Editorial

Making our presence felt

It seems that our postal services are in for a drastic shake-up. Detailed above are two strands of this. Firstly, there is the reorganisation announced by Consignia to turn round the loss-making aspects of their activities. Secondly, there are the plans of POSTCOMM (the Postal Services Commission) to gradually expose Consignia to competition in its present monopoly market.

In the first part there has been no visible involvement by consumers of postal services. The Editor suspects that the new postal watchdog, the Consumer Council for Postal Services, known rather cleverly as POSTWATCH, has been involved, but there has been no attempt that he is aware of, to tell the users of postal services whether POSTWATCH agrees with what Consignia is doing, has raised objections, or has been ignored. There is no line of communication between ourselves and POSTWATCH.

In the second part, POSTCOMM has kept us and other interested parties informed as to their proposals for competition. We were among a number of bodies invited to attend the seminar about them and we shall be making our views known. It is just as well, however, that we took an interest because actual consumers of postal services (apart from POSTWATCH, about whose effectiveness I have still to be convinced) were a bit thin on the ground at the seminar.

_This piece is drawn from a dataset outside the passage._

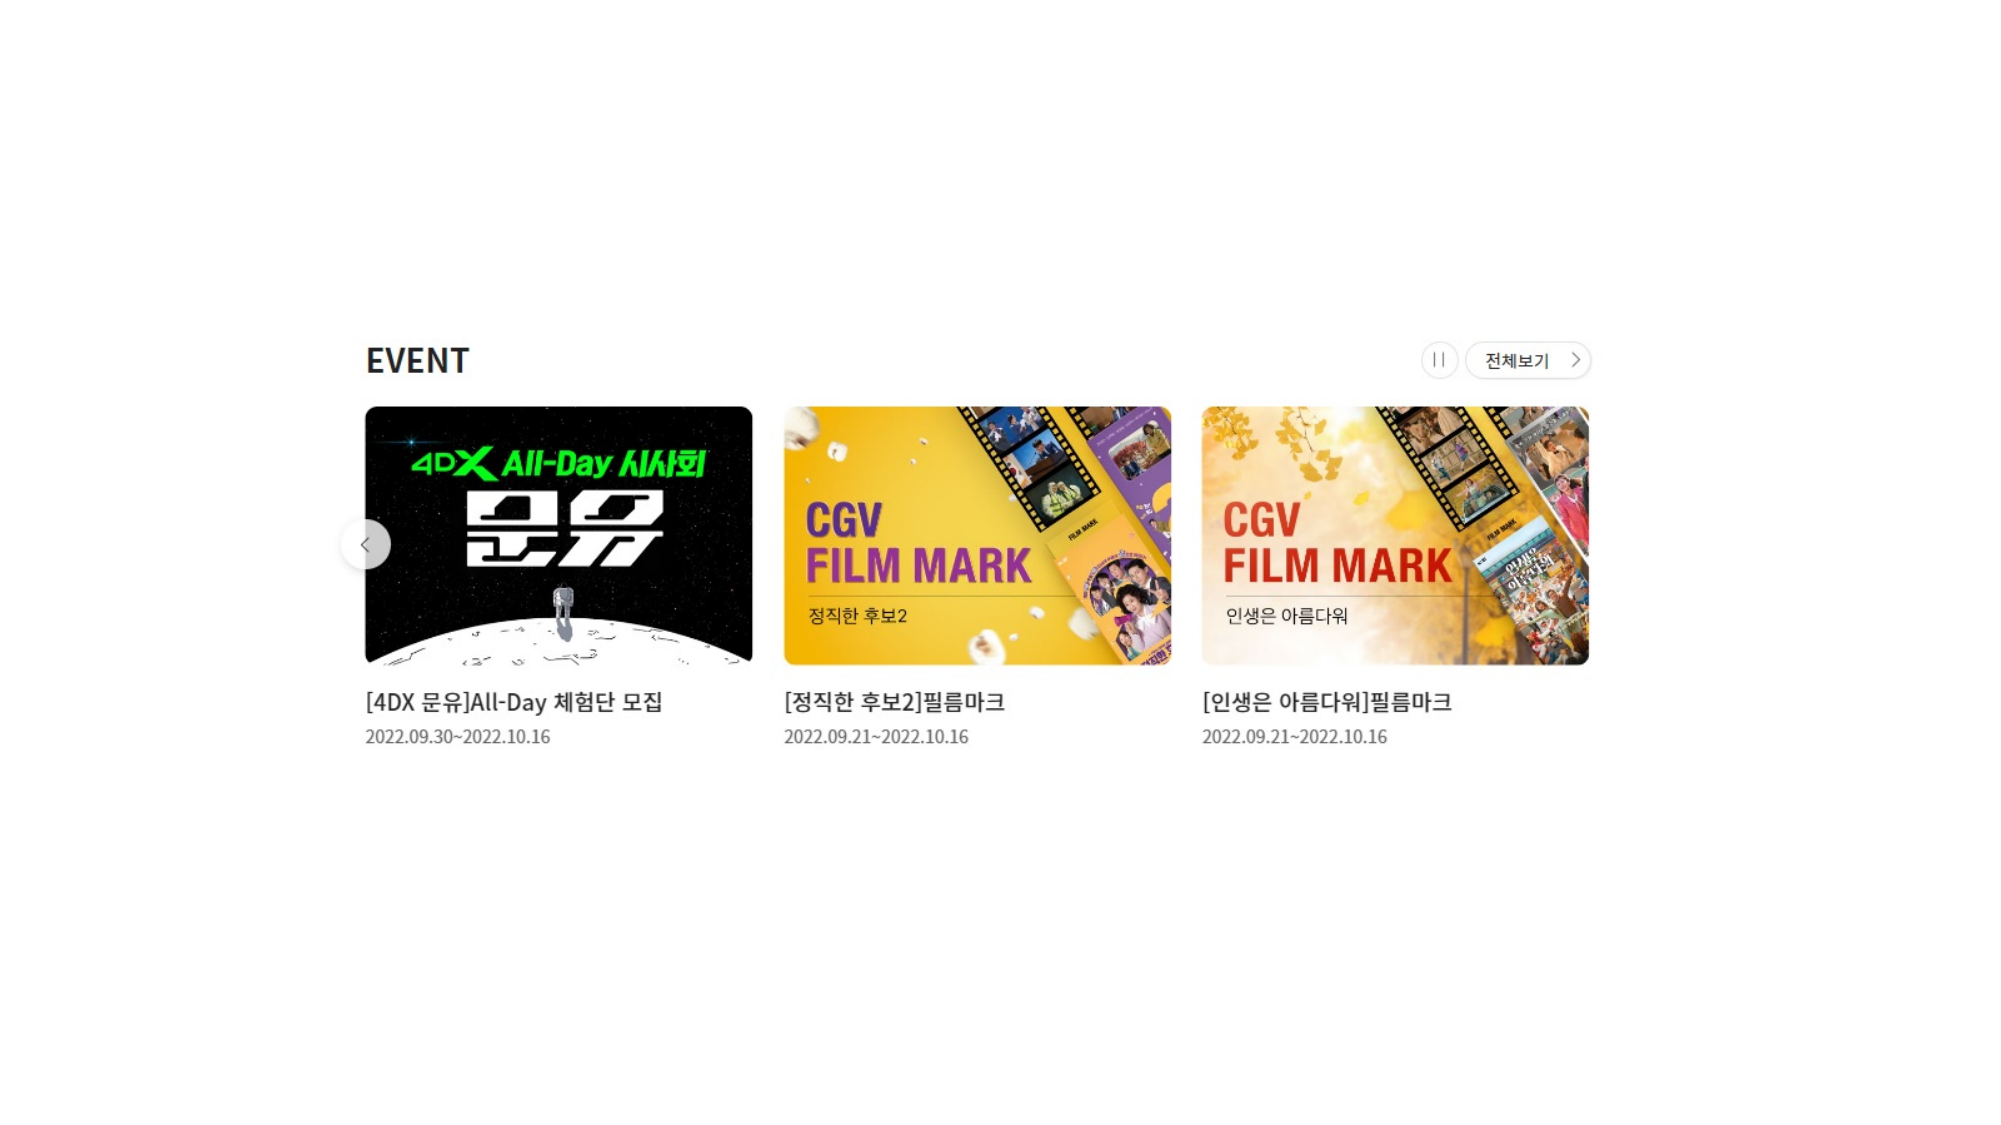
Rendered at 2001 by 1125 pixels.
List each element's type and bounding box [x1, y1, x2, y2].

picture [291, 299, 1709, 826]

There are two important points here. The first is that there are dozens of consultation papers to which we should be making responses. There are numerous seminars, discussion groups and other meetings which we should be attending. This is because we really are the only grass roots organisation and it is very important that we make our voice heard. We do remarkably well considering how limited are our resources, but we could be much more efficient if our long discussed communications linkup was actually started.

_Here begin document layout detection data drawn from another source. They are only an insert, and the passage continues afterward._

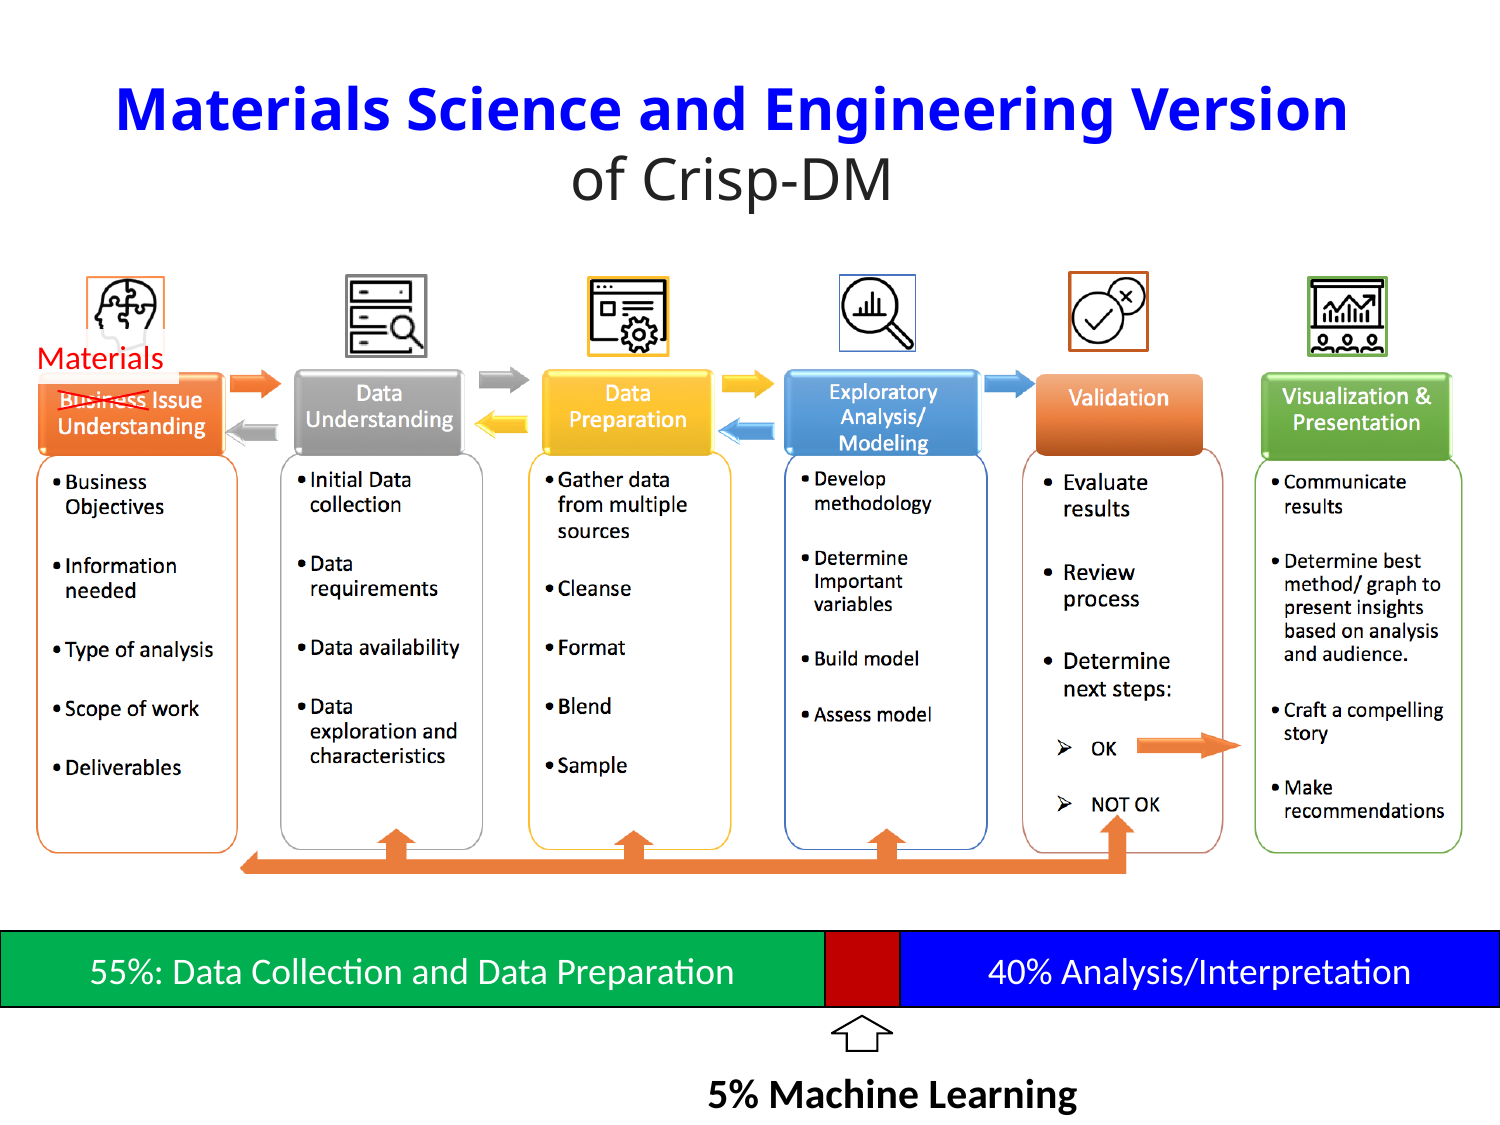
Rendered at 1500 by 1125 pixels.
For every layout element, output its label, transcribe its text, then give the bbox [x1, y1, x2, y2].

text_box 40% Analysis/Interpretation [899, 930, 1500, 1008]
text_box 5% Machine Learning [692, 1059, 1093, 1125]
text_box [830, 1014, 894, 1052]
text_box Materials Science and Engineering Version of Crisp-DM [8, 64, 1457, 220]
text_box 55%: Data Collection and Data Preparation [0, 930, 824, 1008]
picture [8, 233, 1487, 874]
text_box [824, 930, 899, 1008]
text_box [57, 390, 149, 410]
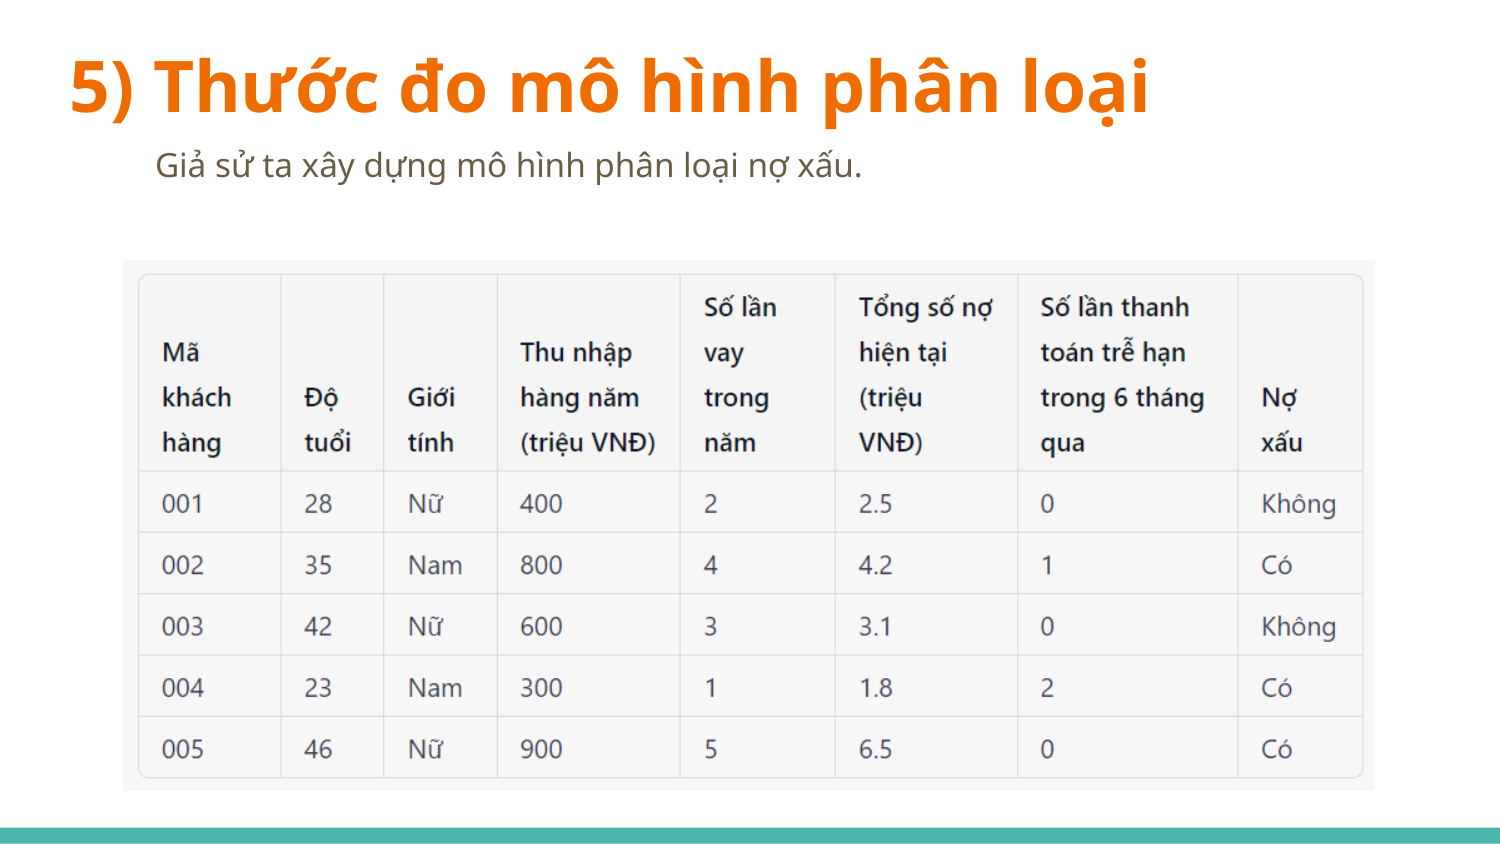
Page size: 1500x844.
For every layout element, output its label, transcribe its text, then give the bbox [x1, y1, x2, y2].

picture [122, 260, 1375, 791]
list Giả sử ta xây dựng mô hình phân loại nợ xấu. [121, 123, 1500, 234]
text_box 5) Thước đo mô hình phân loại [51, 26, 1449, 143]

The second point is about recognition. One gets the feeling that the Consumer Council for Postal Services is not interested in telling us (or anybody?) how they are looking after our interests. To whom are they accountable? We are ignored in other quarters as being small and insignificant. Small, yes, insignificant, I don't think so. But we are not making our presence felt.

We should now be a much stronger organisation with the influx of members from Consumer Congress but, so far, I have seen little involvement from them. We must, somehow, gather our resources together and make them all count.